Of course, this brings up another question: whether it's wise to stick to the ncboId to define the ontologies for ontology template fields, or the ncboVersionedId. The first option would imply that you always get the latest version, but the latter option means that you stay versioned, so that terms that are used in the database cannot get deleted. We have not seen a concrete example of an ontology update yet which involves our project, so we do not have experience to make an educated choice in this. We currently stick to using the versioned ontology id. Which is already bugging us...

Use relationships to filter on terms

It would be very nice if we could attach criteria to templatefield, to specify not only the source ontology, but also e.g. the level of the term. We have two concrete user wishes for that, which are in the following paragraphs. We also asked an expert opinion from Tomasz Amadusiak on how to do this, see the talk page.

Have an ontology indicate the measurement unit

If we could indicate the unit of each (numerical) template field using an ontology, that would be really great. Especially so when there would be a chance using RDF or OWL to convert units automatically Wolfram Alpha style when you query, whenever they are comparable (see e.g. this project). However, that be may be a little too far-fetched.

But at least if we stick to a good units of measurement ontology now, we know when units are of the same type. The Units of measurement ontology in BioPortal looks like a good candidate for this.
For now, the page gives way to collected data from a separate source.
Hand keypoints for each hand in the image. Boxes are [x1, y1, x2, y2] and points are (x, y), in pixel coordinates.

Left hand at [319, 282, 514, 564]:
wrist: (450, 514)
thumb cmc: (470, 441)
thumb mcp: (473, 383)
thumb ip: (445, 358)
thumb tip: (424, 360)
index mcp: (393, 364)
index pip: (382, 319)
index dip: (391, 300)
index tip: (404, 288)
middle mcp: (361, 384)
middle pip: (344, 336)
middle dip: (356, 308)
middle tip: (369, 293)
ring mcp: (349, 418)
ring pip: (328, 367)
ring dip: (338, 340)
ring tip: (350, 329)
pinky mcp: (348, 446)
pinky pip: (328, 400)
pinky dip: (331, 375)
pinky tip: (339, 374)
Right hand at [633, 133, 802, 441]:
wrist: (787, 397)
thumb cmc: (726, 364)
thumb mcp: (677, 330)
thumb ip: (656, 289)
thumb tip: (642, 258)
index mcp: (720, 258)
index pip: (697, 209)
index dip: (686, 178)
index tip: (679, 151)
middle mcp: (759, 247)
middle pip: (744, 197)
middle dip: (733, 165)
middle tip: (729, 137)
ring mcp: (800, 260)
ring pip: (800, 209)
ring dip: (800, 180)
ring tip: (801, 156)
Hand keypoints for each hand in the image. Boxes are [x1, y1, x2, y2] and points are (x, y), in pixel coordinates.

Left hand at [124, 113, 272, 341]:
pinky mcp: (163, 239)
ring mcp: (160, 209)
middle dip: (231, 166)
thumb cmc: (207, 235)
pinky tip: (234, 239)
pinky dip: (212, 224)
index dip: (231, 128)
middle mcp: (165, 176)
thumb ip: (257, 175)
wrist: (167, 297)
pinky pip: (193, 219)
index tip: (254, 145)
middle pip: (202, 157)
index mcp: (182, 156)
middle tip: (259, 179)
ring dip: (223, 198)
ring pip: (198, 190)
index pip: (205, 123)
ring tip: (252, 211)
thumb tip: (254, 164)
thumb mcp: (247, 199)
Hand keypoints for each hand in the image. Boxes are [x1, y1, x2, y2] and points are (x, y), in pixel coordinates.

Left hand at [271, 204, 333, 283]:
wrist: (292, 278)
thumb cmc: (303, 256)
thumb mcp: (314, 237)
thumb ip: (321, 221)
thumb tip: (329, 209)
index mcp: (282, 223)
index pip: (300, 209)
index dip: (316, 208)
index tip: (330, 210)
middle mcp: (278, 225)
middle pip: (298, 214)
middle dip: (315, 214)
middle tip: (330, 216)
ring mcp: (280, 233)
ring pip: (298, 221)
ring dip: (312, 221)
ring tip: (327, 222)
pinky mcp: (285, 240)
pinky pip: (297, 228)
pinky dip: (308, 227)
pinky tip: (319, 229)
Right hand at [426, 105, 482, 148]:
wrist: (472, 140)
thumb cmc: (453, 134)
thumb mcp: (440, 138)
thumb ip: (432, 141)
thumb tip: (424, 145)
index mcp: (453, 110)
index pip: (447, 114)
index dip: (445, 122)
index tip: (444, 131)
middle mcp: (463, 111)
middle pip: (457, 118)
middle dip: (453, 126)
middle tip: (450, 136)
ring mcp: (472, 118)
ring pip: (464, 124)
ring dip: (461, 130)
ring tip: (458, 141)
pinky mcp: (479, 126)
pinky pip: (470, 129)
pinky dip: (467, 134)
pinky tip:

There is one problem with this ontology, though. Some much-used actual derived units are not in there. For example, mg/dL is not a term in the ontology, only mg/mL. But mg/dL is a widely used unit for e.g. cholesterol concentration in humans, and the users do not want to convert the units in something more SI-compliant, because mg/dL gives them the ranges they are used to look at for that particular compound. More or less the same goes for nmol/L, which equivalent to nMol (nanomolair).
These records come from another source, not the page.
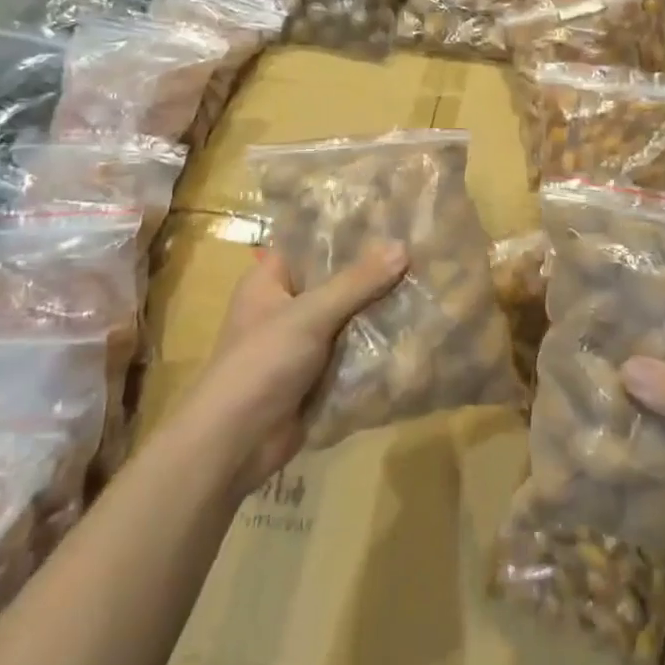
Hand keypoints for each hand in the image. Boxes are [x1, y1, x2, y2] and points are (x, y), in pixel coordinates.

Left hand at [189, 242, 407, 493]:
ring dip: (380, 312)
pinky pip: (353, 352)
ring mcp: (302, 344)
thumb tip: (403, 247)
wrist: (237, 442)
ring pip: (349, 319)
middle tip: (423, 254)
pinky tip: (416, 332)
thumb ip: (357, 282)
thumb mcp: (310, 314)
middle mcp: (285, 307)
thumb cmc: (262, 363)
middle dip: (375, 275)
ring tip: (428, 289)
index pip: (312, 244)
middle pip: (336, 282)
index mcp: (270, 281)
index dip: (348, 233)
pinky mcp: (317, 376)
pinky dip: (377, 347)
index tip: (393, 221)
Most widely-used measurement units are in the NCI Thesaurus, as a child of the 'Unit of measurement' term. (At least that is how it appears in the browser, is this defined by a parent-child relationship or by a 'is-a' relationship?) So it would be nice if we could specify to Ontocat that only terms below a certain term should be returned as the result of a query.

Show only actual species in the species ontology

In the NCBI organismal classification, you have basically the whole Linnaeus tree, including kingdom, phylum, class etc. up to species, but also sometimes subspecies. It would be nice if you could filter the terms to only contain species, not any other level. However, this might prove difficult, because at least in NCBO there are no properties which indicate on which level the terms are. Also, the problem is somewhat alleviated by our ontology field strategy, where we have a local cache with the ontology fields that are actually added by the users.